## Begin Input for this task

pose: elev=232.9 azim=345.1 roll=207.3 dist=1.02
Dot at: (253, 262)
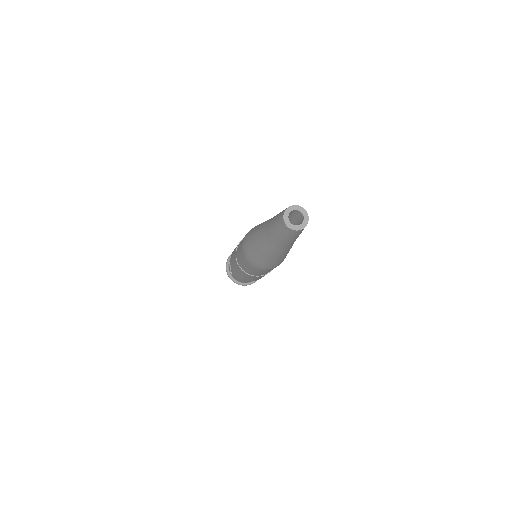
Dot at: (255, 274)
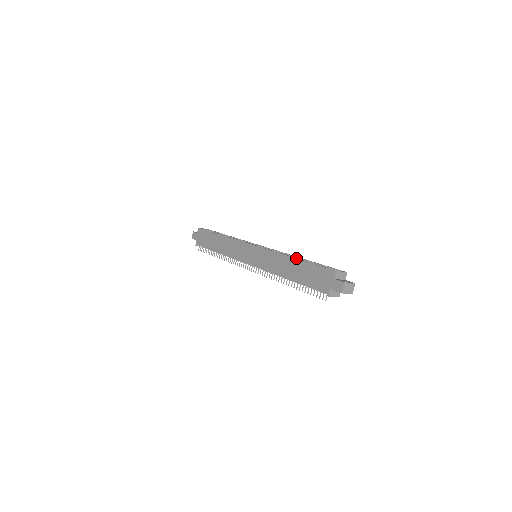
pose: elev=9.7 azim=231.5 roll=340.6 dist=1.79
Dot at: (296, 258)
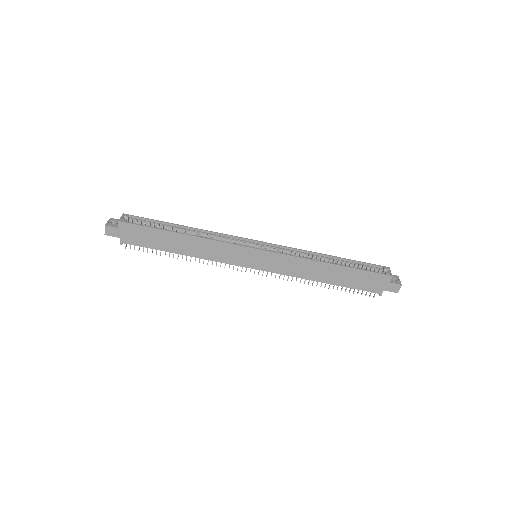
Dot at: (336, 265)
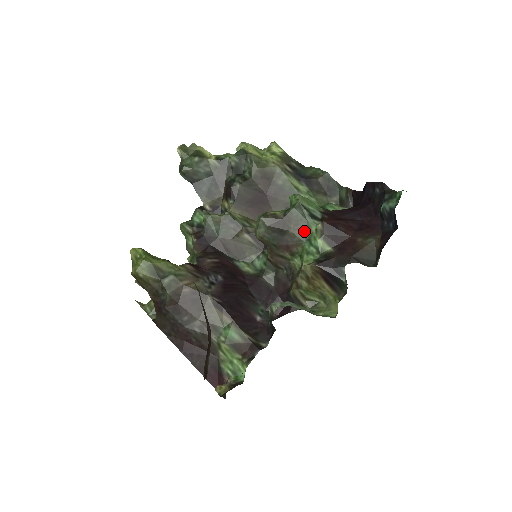
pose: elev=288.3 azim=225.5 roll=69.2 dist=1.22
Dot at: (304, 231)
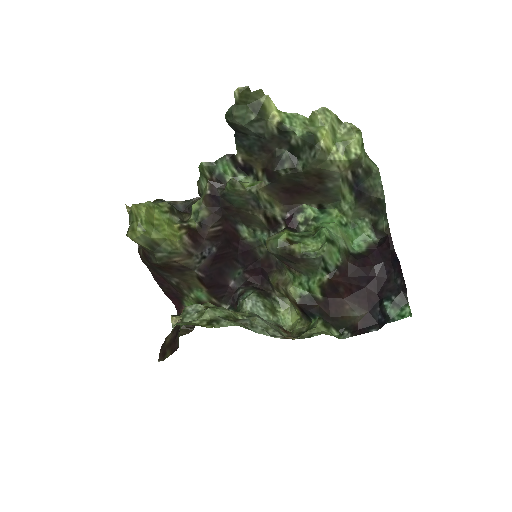
Dot at: (310, 271)
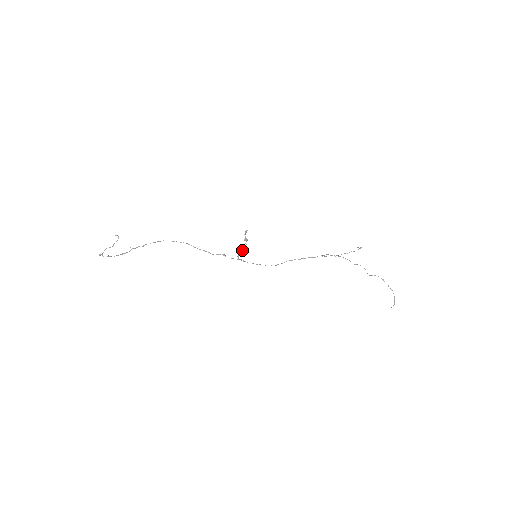
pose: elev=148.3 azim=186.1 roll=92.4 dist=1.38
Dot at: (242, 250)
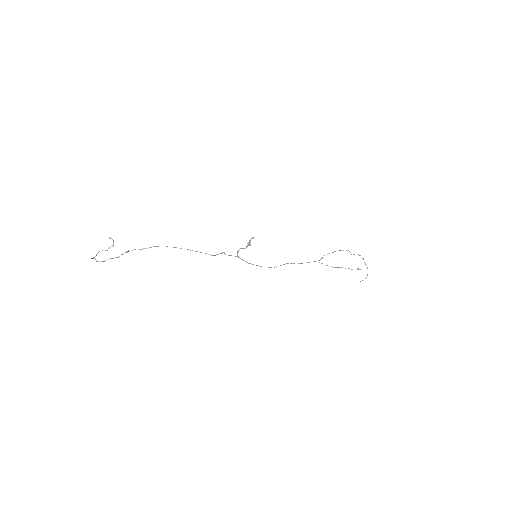
Dot at: (243, 248)
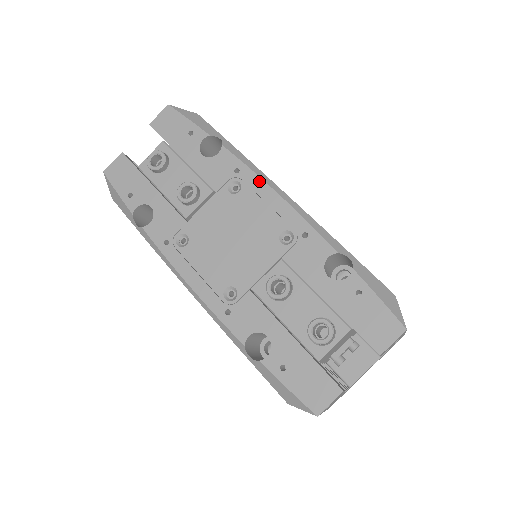
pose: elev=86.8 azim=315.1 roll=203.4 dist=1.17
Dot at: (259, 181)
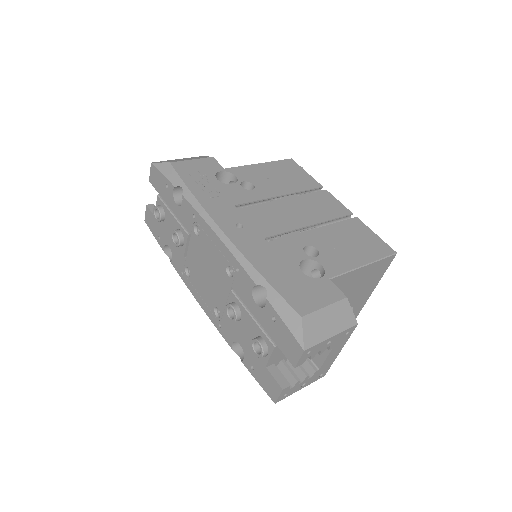
Dot at: (206, 225)
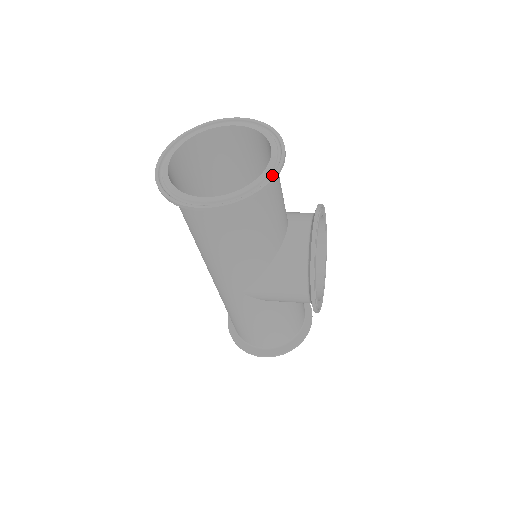
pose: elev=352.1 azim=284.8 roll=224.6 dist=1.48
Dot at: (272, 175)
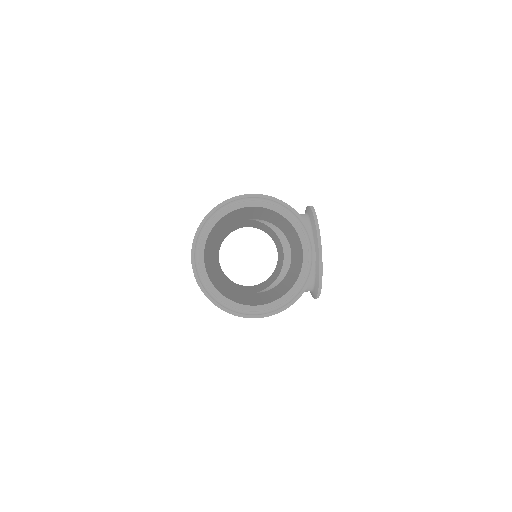
Dot at: (310, 275)
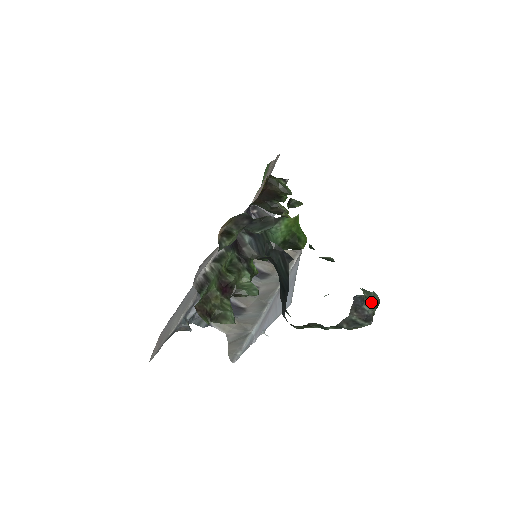
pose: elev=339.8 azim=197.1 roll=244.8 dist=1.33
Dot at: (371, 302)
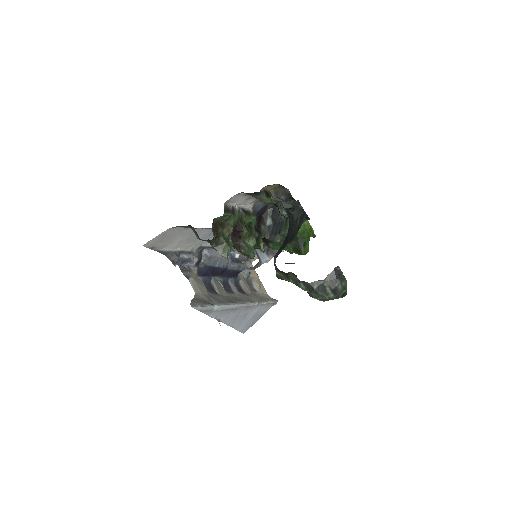
Dot at: (343, 283)
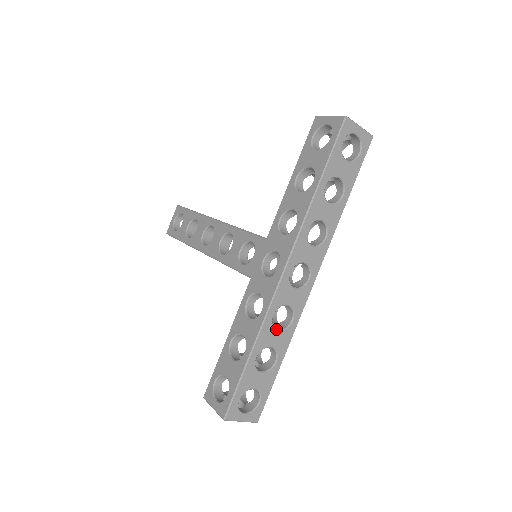
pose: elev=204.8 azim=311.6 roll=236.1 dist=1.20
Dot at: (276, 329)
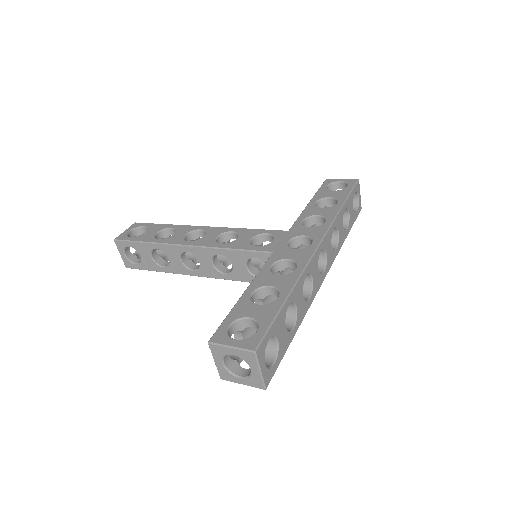
Dot at: occluded
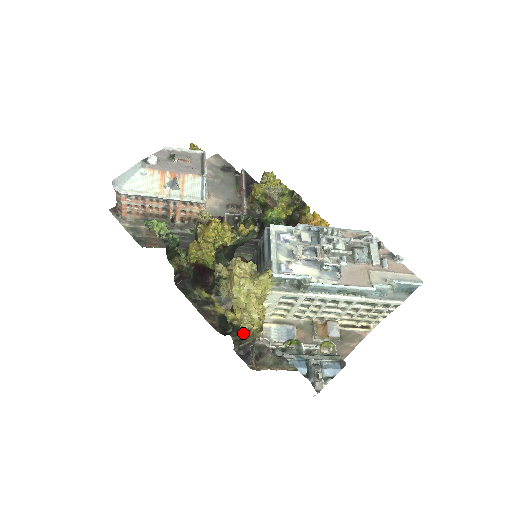
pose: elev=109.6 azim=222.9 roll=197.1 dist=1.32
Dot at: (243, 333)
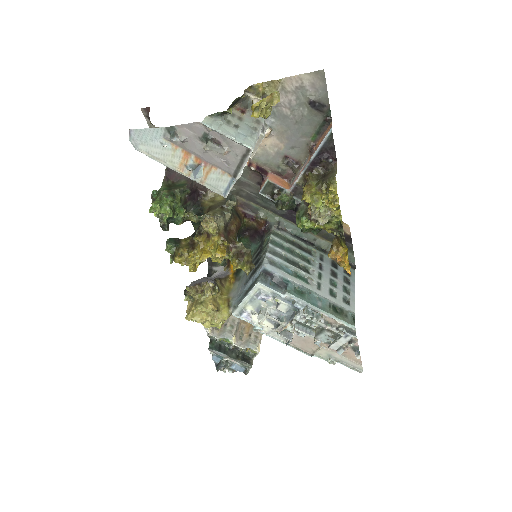
Dot at: occluded
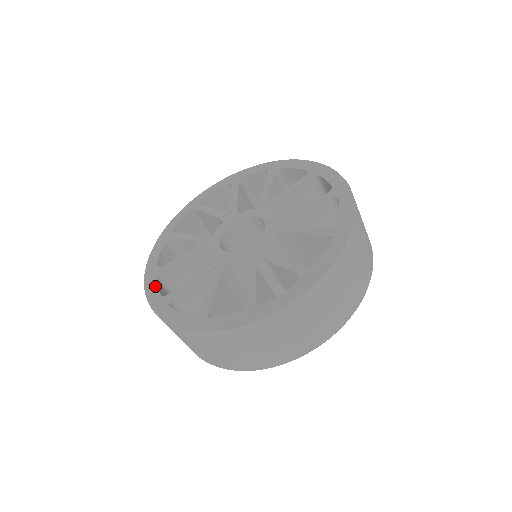
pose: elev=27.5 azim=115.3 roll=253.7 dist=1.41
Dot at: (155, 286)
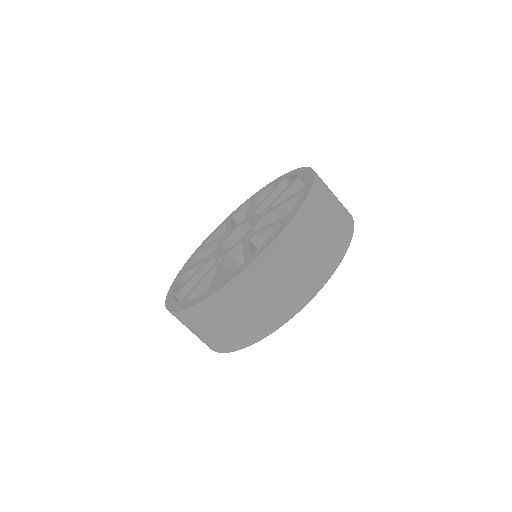
Dot at: (174, 300)
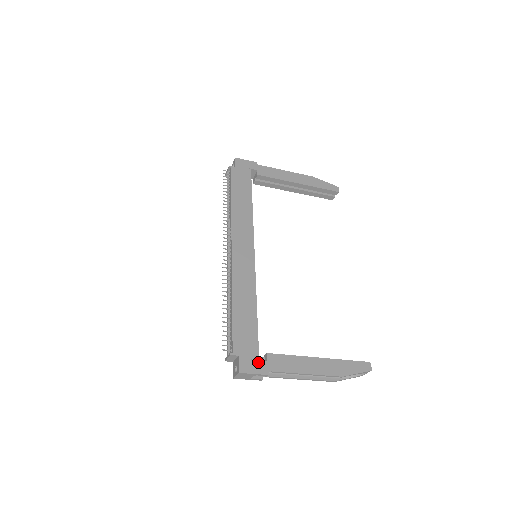
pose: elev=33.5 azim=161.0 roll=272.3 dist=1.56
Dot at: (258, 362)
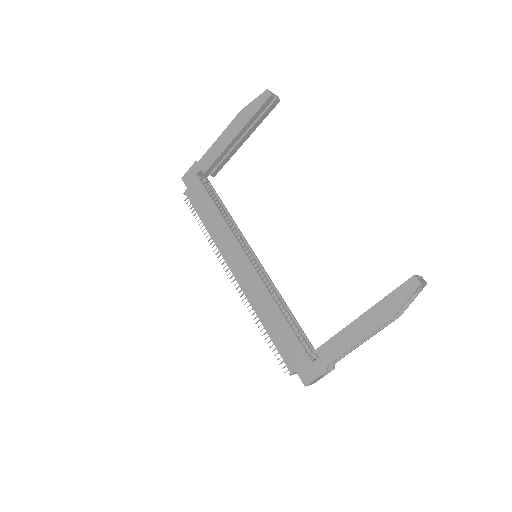
Dot at: (313, 365)
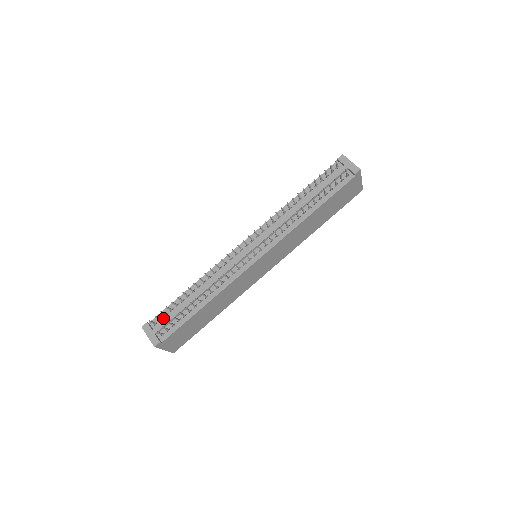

## End Input for this task

Format the listing above as a JSON list of strings with one string per line, skipping blank lines and leaving out the pictures.

[
  "pose: elev=232.9 azim=345.1 roll=207.3 dist=1.02",
  "Dot at: (253, 262)",
  "Dot at: (255, 274)",
  "pose: elev=9.7 azim=231.5 roll=340.6 dist=1.79",
  "Dot at: (296, 258)",
  "Dot at: (336, 265)",
  "pose: elev=288.3 azim=225.5 roll=69.2 dist=1.22",
  "Dot at: (304, 231)",
  "Dot at: (310, 271)",
  "pose: elev=148.3 azim=186.1 roll=92.4 dist=1.38",
  "Dot at: (242, 250)",
  "Dot at: (243, 248)",
  "pose: elev=86.8 azim=315.1 roll=203.4 dist=1.17",
  "Dot at: (259, 181)",
  "Dot at: (206, 225)",
  "pose: elev=352.1 azim=284.8 roll=224.6 dist=1.48",
  "Dot at: (272, 175)",
  "Dot at: (310, 275)",
  "pose: elev=339.8 azim=197.1 roll=244.8 dist=1.33",
  "Dot at: (371, 302)",
  "Dot at: (343, 283)",
  "pose: elev=204.8 azim=311.6 roll=236.1 dist=1.20",
  "Dot at: (276, 329)",
  "Dot at: occluded",
  "pose: elev=109.6 azim=222.9 roll=197.1 dist=1.32",
  "Dot at: (243, 333)",
  "Dot at: occluded",
  "pose: elev=27.5 azim=115.3 roll=253.7 dist=1.41",
  "Dot at: (155, 286)",
  "Dot at: (174, 300)",
  "pose: elev=33.5 azim=161.0 roll=272.3 dist=1.56",
  "Dot at: (258, 362)",
  "Dot at: (313, 365)"
]